John Joseph Frederick Otto Zardetti


John Joseph Frederick Otto Zardetti was a Roman Catholic priest and Bishop in both Europe and the United States during the 19th century. He was an Auxiliary Bishop of Dakota Territory under Bishop Martin Marty, the first Bishop of the Roman Catholic Diocese of Saint Cloud, Minnesota, Archbishop of Bucharest, Romania, and Archbishop of Mocissus, Cappadocia. At the time of his death, he was allegedly being groomed to become the Papal Nuncio to Canada.

Early life

Otto Zardetti was born in Rorschach, Switzerland, to Eugen Zardetti and his wife Annette Anna, born von Bayer, an upper-middle-class family who dealt in canvas and colonial goods.

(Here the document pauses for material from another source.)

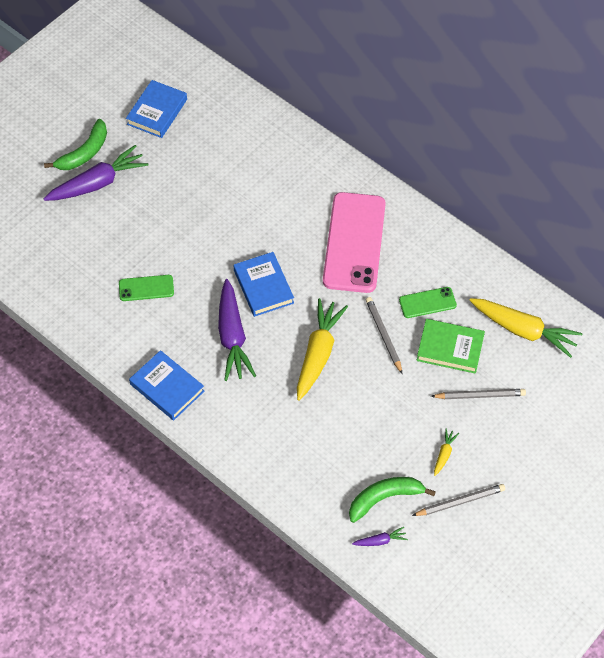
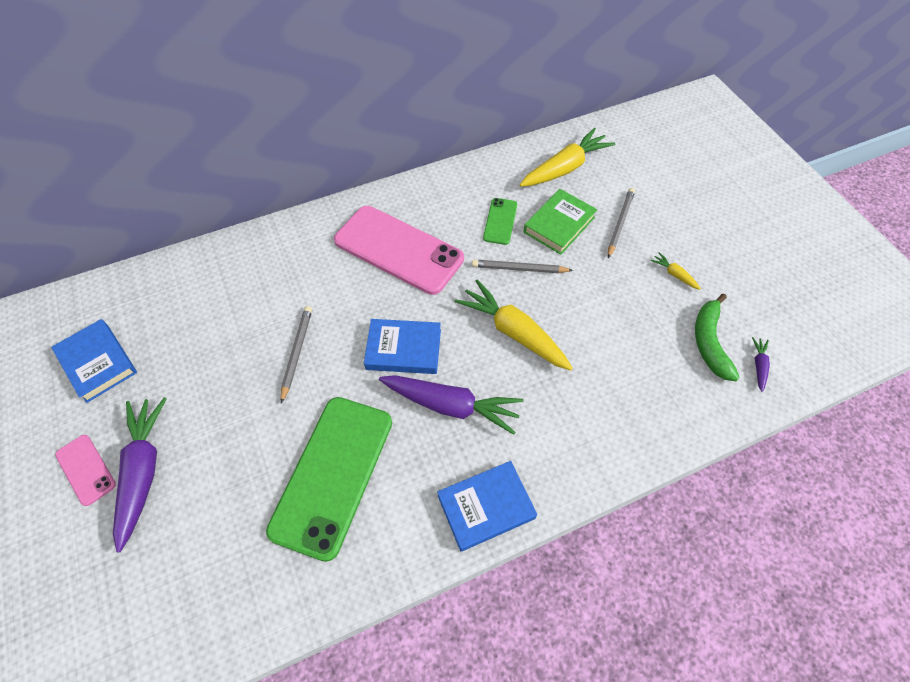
camera: 65 degrees left, 0 degrees up
(84, 153) = (86, 469): green banana -> pink phone
(146, 288) = (333, 474): green phone -> green phone, size x2.15
(460, 501) = (731, 282): grey pencil -> grey pencil (297, 352)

His ancestors had moved to Switzerland from Villa, Val Anasca, Italy, at the end of the eighteenth century, because his grandfather had married into the patrician family von Bayer.
Zardetti attended the local primary and secondary school in Rorschach, then the Stella Matutina in Feldkirch, Austria, after which he again returned to Switzerland where he attended the episcopalian boy's seminary in St. Georgen next to the city of St. Gall. He received his university education in Theology and Philosophy from Innsbruck. Because of his talent for languages, he was offered the opportunity to accompany Bishop Greit to the First Vatican Council in Rome from November 1869 to Easter 1870. He graduated with a doctorate in Theology from Innsbruck in 1870 and was ordained the same year in St. Gall.

Career

His talent in French, English and Italian as well as in his native language German brought him a post as professor in rhetoric in St. Georgen. After that he was first librarian and then canon at the diocese of St. Gall. In 1879 he embarked upon his first travels to the United States, where he was invited by Archbishop Heiss of Milwaukee to teach dogmatics at the Metropolitan Seminary of Wisconsin. Pope Leo XIII then appointed him in 1889 to be the first bishop of St. Cloud in Minnesota. But because Zardetti did not take the many travels and changes of climate very well he soon expressed the wish to return to Europe. The pope appointed him as archbishop of Bucharest in 1894, but the climate there agreed even less with him so that he resigned two years later. He was then appointed titular archbishop of Mocissus and took an apartment in Rome as a member of the curia. He left numerous travel accounts and religious writings.